Current status and next step

On April 5, 2022, the FSTF and MWG reported that the list of PE considerations had been updated after meetings with the chairs of other NAIC finance, investment, accounting, and actuarial committees and a discussion reserved for regulators on March 25, 2022. These discussions resulted in the addition of an introductory paragraph on solvency control (for “spectators” who are not familiar with insurance regulation), established a baseline of activities and included a plan for how regulators will move forward on the first six of 13 observations. The baseline includes a list of current regulatory tools, parallel NAIC workflows, and potential actions.

The results of the discussion for the remaining seven observations are expected to be drafted at regulator-only meetings prior to the NAIC’s summer national meeting (to be held in Portland, Oregon, August 9-13, 2022) and presented for comment. It should be noted that consideration of any potential action items identified as a result of the process of drafting the list of PE considerations (e.g., changes to model laws, regulations, or NAIC manuals, or additional reporting or disclosure requirements by insurers) would be subject to their own adoption. process (including opportunities for public review and comment).

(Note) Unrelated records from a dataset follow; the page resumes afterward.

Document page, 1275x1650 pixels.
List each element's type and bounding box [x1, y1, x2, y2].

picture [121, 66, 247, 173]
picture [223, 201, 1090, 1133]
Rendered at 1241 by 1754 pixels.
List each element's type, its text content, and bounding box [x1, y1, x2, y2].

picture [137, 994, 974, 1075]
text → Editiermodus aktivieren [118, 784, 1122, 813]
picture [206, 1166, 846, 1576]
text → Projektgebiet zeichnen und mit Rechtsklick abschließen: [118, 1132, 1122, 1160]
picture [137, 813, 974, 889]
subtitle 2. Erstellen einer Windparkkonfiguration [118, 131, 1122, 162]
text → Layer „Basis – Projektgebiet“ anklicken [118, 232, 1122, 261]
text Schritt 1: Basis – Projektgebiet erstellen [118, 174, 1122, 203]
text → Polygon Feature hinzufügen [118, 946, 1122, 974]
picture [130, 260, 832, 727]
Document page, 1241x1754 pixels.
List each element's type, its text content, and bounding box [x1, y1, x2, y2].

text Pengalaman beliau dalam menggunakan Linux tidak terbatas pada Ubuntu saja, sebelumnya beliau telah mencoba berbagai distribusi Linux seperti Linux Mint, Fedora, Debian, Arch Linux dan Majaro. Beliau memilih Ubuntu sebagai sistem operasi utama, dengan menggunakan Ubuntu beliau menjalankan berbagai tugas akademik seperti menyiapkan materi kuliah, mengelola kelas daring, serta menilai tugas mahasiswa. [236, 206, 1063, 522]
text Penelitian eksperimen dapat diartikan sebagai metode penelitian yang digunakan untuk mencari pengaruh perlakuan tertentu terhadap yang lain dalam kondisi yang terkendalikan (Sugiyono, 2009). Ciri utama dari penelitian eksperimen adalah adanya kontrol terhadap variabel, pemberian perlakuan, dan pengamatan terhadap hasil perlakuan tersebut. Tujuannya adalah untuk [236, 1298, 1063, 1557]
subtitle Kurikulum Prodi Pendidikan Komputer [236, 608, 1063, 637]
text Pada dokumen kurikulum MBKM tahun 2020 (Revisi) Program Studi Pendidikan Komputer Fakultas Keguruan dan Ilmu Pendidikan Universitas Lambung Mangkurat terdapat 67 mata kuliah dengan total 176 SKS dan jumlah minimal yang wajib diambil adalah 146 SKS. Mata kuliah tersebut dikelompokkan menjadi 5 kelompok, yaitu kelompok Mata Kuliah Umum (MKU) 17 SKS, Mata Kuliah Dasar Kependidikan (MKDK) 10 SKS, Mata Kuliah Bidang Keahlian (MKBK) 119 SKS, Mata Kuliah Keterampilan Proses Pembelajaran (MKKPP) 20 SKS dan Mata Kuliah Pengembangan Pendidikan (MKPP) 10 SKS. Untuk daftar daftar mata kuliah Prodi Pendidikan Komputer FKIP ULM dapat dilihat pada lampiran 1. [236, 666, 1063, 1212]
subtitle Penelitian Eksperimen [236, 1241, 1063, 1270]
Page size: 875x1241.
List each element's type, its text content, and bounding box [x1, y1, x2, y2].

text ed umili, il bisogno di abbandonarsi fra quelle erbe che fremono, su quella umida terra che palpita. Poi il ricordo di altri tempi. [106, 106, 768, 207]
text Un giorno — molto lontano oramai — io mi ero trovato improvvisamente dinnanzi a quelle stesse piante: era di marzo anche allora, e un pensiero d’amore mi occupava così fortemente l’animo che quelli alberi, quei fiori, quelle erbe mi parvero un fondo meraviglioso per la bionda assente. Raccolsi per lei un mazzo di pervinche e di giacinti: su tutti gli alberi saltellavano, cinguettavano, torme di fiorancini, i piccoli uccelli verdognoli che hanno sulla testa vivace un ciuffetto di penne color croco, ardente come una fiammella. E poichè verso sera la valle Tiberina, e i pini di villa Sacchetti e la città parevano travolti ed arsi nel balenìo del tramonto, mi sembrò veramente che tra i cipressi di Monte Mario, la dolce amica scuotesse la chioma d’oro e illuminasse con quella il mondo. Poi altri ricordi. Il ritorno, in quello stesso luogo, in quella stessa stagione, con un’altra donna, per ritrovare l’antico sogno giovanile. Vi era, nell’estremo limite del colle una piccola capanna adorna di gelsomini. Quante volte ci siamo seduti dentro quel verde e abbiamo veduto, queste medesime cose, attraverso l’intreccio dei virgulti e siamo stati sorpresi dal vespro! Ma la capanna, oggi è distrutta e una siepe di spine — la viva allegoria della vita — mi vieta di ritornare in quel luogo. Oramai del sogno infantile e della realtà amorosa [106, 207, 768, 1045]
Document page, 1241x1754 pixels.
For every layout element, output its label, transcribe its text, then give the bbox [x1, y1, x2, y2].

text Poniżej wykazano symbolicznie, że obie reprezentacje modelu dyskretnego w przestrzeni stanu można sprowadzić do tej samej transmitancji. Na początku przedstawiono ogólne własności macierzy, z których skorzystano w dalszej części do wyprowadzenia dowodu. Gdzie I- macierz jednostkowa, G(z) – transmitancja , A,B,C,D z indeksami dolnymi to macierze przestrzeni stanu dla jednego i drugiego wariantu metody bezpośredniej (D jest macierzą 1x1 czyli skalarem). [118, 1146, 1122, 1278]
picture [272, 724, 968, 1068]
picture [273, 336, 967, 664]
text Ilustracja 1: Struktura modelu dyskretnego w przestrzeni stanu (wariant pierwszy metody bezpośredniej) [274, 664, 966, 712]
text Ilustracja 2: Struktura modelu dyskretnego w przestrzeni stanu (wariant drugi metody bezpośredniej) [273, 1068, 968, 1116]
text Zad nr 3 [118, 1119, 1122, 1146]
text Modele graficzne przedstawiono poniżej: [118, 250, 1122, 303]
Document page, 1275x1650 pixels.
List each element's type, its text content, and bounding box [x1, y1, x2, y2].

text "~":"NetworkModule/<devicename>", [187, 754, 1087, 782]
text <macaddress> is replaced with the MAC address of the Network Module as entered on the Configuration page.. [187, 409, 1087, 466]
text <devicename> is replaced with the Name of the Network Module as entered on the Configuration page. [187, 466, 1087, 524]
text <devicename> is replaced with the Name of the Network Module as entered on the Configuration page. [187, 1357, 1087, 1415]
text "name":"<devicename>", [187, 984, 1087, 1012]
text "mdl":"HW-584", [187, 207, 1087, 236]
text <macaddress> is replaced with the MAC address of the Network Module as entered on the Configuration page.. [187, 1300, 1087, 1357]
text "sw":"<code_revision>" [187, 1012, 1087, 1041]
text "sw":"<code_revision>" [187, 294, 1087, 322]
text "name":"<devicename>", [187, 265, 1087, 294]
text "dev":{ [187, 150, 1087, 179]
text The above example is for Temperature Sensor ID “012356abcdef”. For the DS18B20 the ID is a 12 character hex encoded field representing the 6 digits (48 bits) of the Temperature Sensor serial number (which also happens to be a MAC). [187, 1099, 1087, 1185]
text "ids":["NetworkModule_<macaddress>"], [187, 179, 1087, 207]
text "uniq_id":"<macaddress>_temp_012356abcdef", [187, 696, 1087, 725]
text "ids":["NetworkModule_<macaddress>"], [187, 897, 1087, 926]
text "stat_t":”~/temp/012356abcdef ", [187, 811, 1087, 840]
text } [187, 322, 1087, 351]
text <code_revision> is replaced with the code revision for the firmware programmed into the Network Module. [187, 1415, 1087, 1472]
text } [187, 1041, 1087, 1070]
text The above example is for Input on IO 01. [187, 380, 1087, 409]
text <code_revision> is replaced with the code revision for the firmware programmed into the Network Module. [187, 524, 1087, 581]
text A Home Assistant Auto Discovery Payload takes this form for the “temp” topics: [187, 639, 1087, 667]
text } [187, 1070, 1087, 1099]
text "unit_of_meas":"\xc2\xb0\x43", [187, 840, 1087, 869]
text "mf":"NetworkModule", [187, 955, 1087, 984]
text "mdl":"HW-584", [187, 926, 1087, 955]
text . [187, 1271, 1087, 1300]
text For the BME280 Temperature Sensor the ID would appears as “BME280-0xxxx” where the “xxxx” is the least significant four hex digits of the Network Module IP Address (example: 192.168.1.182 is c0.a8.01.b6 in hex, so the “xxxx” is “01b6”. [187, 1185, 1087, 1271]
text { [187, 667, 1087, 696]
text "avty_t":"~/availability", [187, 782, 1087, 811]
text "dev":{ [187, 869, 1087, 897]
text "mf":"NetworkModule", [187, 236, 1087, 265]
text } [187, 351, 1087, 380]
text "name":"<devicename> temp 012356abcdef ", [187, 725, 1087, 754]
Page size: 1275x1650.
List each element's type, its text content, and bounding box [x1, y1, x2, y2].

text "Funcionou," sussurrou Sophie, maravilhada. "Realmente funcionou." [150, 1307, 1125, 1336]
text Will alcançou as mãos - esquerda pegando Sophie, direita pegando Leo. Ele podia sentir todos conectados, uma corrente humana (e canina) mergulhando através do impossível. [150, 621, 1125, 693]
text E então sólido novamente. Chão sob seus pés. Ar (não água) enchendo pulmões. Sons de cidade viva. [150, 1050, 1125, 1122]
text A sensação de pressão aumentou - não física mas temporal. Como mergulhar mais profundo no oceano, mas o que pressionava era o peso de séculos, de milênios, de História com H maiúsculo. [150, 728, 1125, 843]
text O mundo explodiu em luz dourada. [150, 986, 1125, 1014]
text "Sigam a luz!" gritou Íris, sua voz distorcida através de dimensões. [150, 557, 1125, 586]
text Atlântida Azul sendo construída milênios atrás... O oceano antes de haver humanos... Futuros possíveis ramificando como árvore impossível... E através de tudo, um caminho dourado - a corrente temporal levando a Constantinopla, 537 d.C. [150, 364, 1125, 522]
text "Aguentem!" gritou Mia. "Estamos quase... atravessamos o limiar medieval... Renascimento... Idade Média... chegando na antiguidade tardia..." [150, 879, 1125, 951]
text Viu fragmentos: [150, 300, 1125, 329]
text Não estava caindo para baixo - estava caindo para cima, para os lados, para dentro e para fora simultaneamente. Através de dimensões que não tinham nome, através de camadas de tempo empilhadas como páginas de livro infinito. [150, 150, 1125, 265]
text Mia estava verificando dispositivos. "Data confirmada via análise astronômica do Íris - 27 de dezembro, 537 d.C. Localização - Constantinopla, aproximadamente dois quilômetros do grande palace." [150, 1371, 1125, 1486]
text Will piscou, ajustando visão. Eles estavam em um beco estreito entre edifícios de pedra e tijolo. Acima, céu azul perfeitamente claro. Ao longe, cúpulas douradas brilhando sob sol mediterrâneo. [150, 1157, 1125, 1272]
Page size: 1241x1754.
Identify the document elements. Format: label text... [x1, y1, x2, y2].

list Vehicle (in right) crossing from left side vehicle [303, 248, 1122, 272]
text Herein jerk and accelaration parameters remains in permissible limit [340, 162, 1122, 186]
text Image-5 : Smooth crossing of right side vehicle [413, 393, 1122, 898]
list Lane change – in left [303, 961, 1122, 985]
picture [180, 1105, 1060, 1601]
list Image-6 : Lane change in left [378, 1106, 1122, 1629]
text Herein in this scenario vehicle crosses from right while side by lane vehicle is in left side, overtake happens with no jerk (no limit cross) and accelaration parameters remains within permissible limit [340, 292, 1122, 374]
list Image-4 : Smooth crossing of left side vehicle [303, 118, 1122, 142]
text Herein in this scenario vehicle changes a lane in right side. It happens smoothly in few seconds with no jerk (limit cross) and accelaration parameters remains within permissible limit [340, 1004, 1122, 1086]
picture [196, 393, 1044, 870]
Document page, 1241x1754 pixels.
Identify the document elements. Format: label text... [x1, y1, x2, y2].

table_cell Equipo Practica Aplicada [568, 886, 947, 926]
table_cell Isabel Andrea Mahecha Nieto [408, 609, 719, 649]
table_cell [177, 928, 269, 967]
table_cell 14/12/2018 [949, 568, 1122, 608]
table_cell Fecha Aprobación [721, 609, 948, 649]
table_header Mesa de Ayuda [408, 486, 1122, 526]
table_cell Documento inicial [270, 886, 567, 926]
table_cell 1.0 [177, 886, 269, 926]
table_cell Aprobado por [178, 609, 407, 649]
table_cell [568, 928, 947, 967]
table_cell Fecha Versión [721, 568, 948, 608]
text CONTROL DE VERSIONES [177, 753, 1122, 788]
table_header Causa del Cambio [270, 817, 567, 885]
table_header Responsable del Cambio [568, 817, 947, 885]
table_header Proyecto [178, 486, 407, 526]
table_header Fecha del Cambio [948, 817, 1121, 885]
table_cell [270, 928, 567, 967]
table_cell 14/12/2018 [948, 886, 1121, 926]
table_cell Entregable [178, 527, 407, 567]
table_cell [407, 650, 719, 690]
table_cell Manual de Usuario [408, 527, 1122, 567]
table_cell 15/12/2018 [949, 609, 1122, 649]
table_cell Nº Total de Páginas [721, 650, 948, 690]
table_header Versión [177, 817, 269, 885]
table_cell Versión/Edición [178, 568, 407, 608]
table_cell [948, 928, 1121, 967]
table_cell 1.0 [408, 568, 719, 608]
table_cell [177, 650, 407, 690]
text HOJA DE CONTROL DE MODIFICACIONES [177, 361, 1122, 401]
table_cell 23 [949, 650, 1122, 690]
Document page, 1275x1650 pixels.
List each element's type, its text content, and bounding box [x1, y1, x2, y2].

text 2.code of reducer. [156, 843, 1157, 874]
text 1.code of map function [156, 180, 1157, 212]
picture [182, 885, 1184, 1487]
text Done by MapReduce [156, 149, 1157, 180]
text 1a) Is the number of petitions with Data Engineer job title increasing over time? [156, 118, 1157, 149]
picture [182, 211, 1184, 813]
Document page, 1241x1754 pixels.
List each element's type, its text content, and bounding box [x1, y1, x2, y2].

Letter from Senator Brown to FIO and NAIC

On March 16, 2022, Senator Sherrod Brown (D-OH, Chairman of the Senate Banking, Housing, and Urban Affairs Committee) sent a letter to the Federal Office of Insurance (MIF) and the NAIC which “express[ed] fear that the insurance investment products that workers depend on for their retirement will be transferred to these risky companies [private equity firms] who are used to undermining pension and retirement programs. Accordingly, the letter directs the FIO, in consultation with the NAIC, to collect additional data and issue a report to Congress addressing each of the six concerns:

  • The risks that more aggressive investment strategies pursued by private equity-controlled insurers pose to policyholders;
  • The risks that lending and other “shadow banking” activities carried out by companies that also own or control significant amounts of life insurance-related assets pose to policyholders;
  • Are there risks to the wider economy associated with the investment strategies, lending and other “shadow banking” activities pursued by these companies;
  • For pension risk transfer agreements, the impact on the protections of pension plan beneficiaries if the plans are terminated and replaced by lump sum payments or annuity contracts;
  • Given that many private equity firms and asset managers are not public companies, whether any transparency risks arise from the transfer of insurance obligations to these companies, and whether retirees and the public will have visibility on the investment strategies of the companies on which they rely for their retirement;
  • Whether state regulatory regimes are able to assess and manage the risks associated with the more complex structures and investment strategies of private equity-controlled insurance companies or bonds and, if not , how FIO can work with state regulators to help assess and manage these risks;

The report to Congress is due May 31, 2022.